Lanthanum calcium manganite perovskite coated on porous ceria for enhanced solar thermochemical fuel production

Abstract

This study explores the enhanced efficiency of solar-driven redox reactions using ceria foams coated with Ca-doped lanthanum manganite (LCM) perovskite, focusing on sustainable fuel production. The effects of substrate pore density (10, 30 ppi) and coating thickness (3 and 6 perovskite layers) were investigated. The LCM perovskite was synthesized and uniformly coated onto porous ceria substrates, as confirmed by X-ray diffraction (XRD) and scanning electron microscopy (SEM). The dual-scale porous structure of ceria enhanced the coating’s effectiveness and reactivity, with coating thicknesses ranging from 75-140 μm (three layers) to 100–400 μm (six layers). Thermogravimetric analysis (TGA) showed superior reduction extents for LCM-coated ceria samples, with O₂ production up to 131 µmol/g, compared to 55 µmol/g for pure ceria.

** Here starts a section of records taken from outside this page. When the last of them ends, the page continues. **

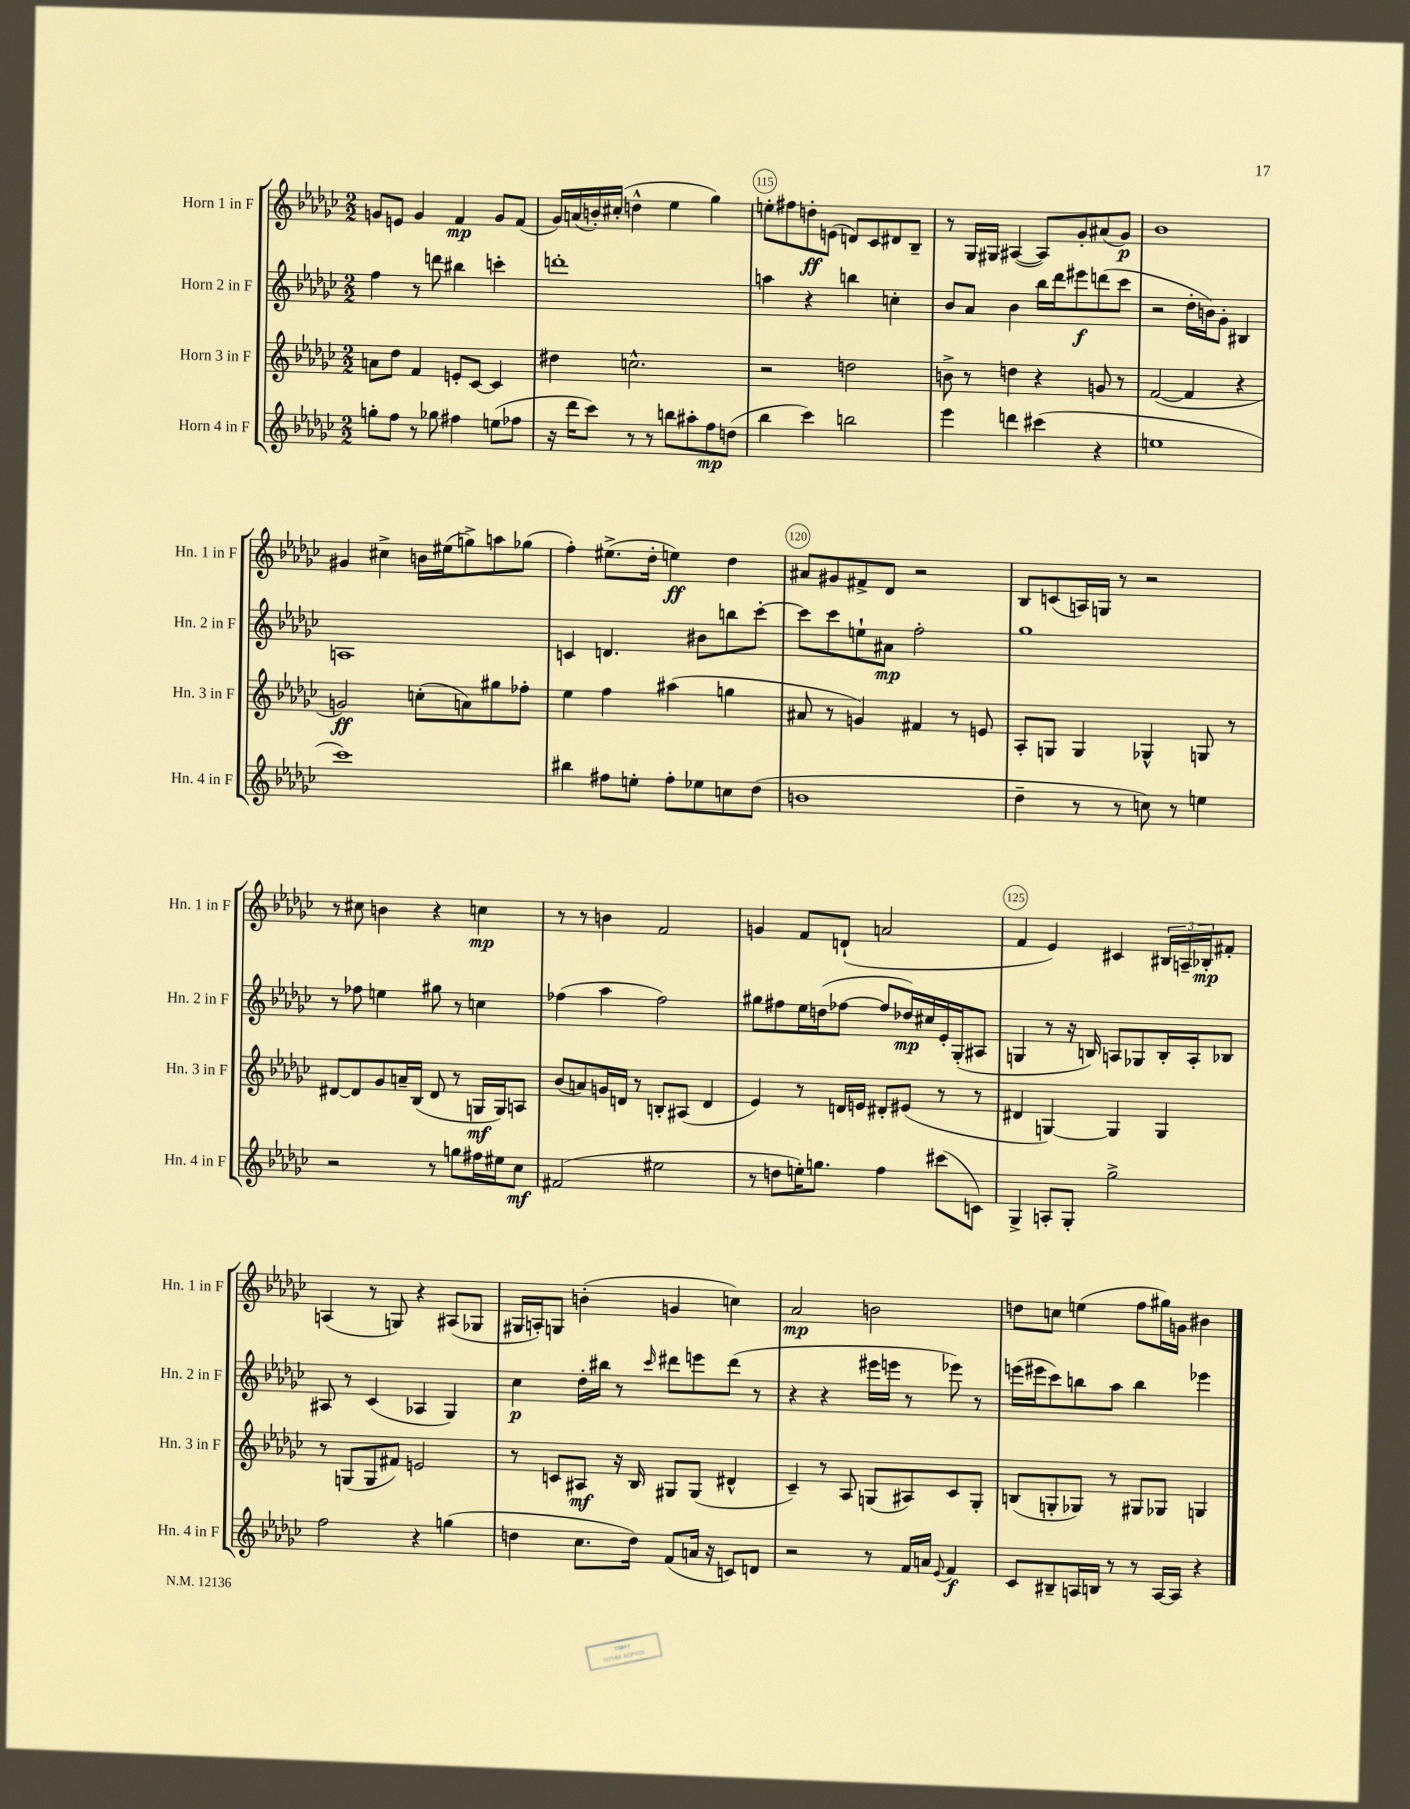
<<
\new StaffGroup <<
\new Staff = "s0" \with { instrumentName = "Horn 1 in F" shortInstrumentName = "Hn. 1 in F" } {
    \clef treble \key ges \major \numericTimeSignature \time 2/2
    g'8 e'8 g'4 f'4\mp g'8 f'8( |
    ges'16) a'16( b'16-.) cis''16-.( d''4-^ ees''4 ges''4) |
    e''8-. fis''8 d''8-.\ff e'8( d'8) ces'8 dis'8 bes8-- |
    r8 ges16 gis16 ais4~( ais8) ges'8-. ais'8( ges'8\p) |
    bes'1 |
    gis'4 cis''4-> b'16 eis''16( g''8->) a''8 ges''8( |
    f''4-.) eis''8.->( des''16-. e''4\ff) des''4 |
    ais'8 gis'8 fis'8-> des'8 r2 |
    bes8 c'8( a16) g16 r8 r2 |
    r8 cis''8 b'4 r4 c''4\mp |
    r8 r8 b'4 f'2 |
    g'4 f'8 d'8-!( a'2 |
    f'4 ees'4) cis'4 \tuplet 3/2 { bis16 a16-- bes16-.\mp } fis'8-. |
    a4( r8 g8) r4 ais8( ges8 |
    gis16 a16-.) g8 b'4-.( g'4 c''4) |
    aes'2\mp b'2 |
    d''8 c''8 e''4( f''8 gis''16) g'16 bis'4 \bar "|." |
}
\new Staff = "s1" \with { instrumentName = "Horn 2 in F" shortInstrumentName = "Hn. 2 in F" } {
    \clef treble \key ges \major \numericTimeSignature \time 2/2
    f''4 r8 d'''8 bis''4 c'''4-. |
    d'''1-. |
    a''4 r4 b''4 c''4-. |
    bes'8 aes'8 bes'4 bes''16 des'''16 eis'''8\f d'''8( ces'''8 |
    r2 des''16-. b'16) ges'8-. bis4 |
    a1 |
    c'4 d'4. bis'8 b''8 ces'''8~-. |
    ces'''8 ces'''8 e''8-! ais'8\mp f''2-. |
    ges''1 |
    r8 fes''8 e''4 gis''8 r8 c''4 |
    fes''4( aes''4 fes''2) |
    gis''8 fis''8 ees''16 d''16( fes''8~ fes''8 des''16\mp) cis''16 ees'16-. ges16-.( ais8 |
    g4 r8 r16 b16) a8 ges8 b16-. a16-. bes8 |
    ais8 r8 ces'4( aes4 ges4) |
    ces''4\p des''16-. bis''16 r8 \grace { ces'''16 } dis'''8 e'''8 dis'''8( r8 |
    r4 r4 eis'''16 e'''16 r8 ees'''8) r8 |
    e'''16( eis'''16 ces'''8) b''8 aes''8 b''4 ees'''4 \bar "|." |
}
\new Staff = "s2" \with { instrumentName = "Horn 3 in F" shortInstrumentName = "Hn. 3 in F" } {
    \clef treble \key ges \major \numericTimeSignature \time 2/2
    a'8 des''8 f'4 e'8-. ces'8~ ces'4 |
    dis''4 c''2.-^ |
    r2 d''2 |
    b'8-> r8 d''4 r4 g'8 r8 |
    f'2~( f'4 r4 |
    g'2\ff) c''8-.( a'8) gis''8 fes''8-. |
    ees''4 f''4 ais''4( g''4 |
    ais'8 r8 g'4) fis'4 r8 e'8 |
    aes8-. g8 g4 ges4-^ g8 r8 |
    dis'8~ dis'8 ges'8 a'16-- bes16( dis'8 r8 g16\mf g16) a8 |
    bes'8( a'8) g'16 d'16 r8 b8-. ais8( d'4 |
    ees'4) r8 d'16 e'16 dis'8-. eis'8( r8 r8 |
    dis'4 g4~) g4 g4 |
    r8 g8( g8 fis'8) e'2 |
    r8 c'8 ais8\mf r16 bes16 gis8 gis8( dis'4-^ |
    ces'4--) r8 aes8 g8( ais8) ces'8 g8-. |
    b8( g8-. ges8) r8 gis8 ges8 g4 \bar "|." |
}
\new Staff = "s3" \with { instrumentName = "Horn 4 in F" shortInstrumentName = "Hn. 4 in F" } {
    \clef treble \key ges \major \numericTimeSignature \time 2/2
    g''8-. f''8 r8 ges''8 fis''4 e''8( fes''8 |
    r16 des'''16 ces'''8) r8 r8 b''8 ais''8-. f''8\mp d''8( |
    bes''4 ces'''4) b''2 |
    ees'''4 d'''4 cis'''4( r4 |
    e''1 |
    ces'''1) |
    bis''4 fis''8 e''8-. fis''8-. ees''8 c''8 des''8( |
    b'1 |
    des''4-- r8 r8 c''8) r8 e''4 |
    r2 r8 g''8 fis''16 eis''16 ces''8\mf |
    fis'2( eis''2 |
    r8 d''8 e''16-.) g''8. f''4 cis'''8( c'8) |
    ges4-> a8-. ges8-. ges''2-> |
    f''2 r4 g''4( |
    d''4 ces''8. d''16) f'8( a'16 r16 c'8) d'8 |
    r2 r8 f'16 a'16 \appoggiatura { ees'8 } f'4\f |
    ces'8 bis8-- a16 b16 r8 r8 a16~ a16 r4 \bar "|." |
}
>>
>>
\layout { \context { \Score currentBarNumber = #113 \override BarNumber.break-visibility = ##(#f #t #t) barNumberVisibility = #(every-nth-bar-number-visible 5) \override BarNumber.stencil = #(make-stencil-circler 0.1 0.3 ly:text-interface::print) } }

This led to a 20–40 % increase in total fuel production, with CO yields up to 141 µmol/g versus 98 µmol/g for pure ceria. Performance stability for CO₂ and H₂O splitting was confirmed through fifteen consecutive cycles in a high-temperature solar reactor. Solar thermochemical cycling tests showed that LCM-coated ceria foams produced up to 244 µmol/g CO, with a peak CO production rate of 6.22 mL·min^-1·g^-1, during reduction at 1450 °C and oxidation under pure CO₂ below 900 °C. However, pure ceria exhibited faster oxidation kinetics. This research underscores the importance of material design and optimization in improving solar thermochemical processes for large-scale solar fuel production.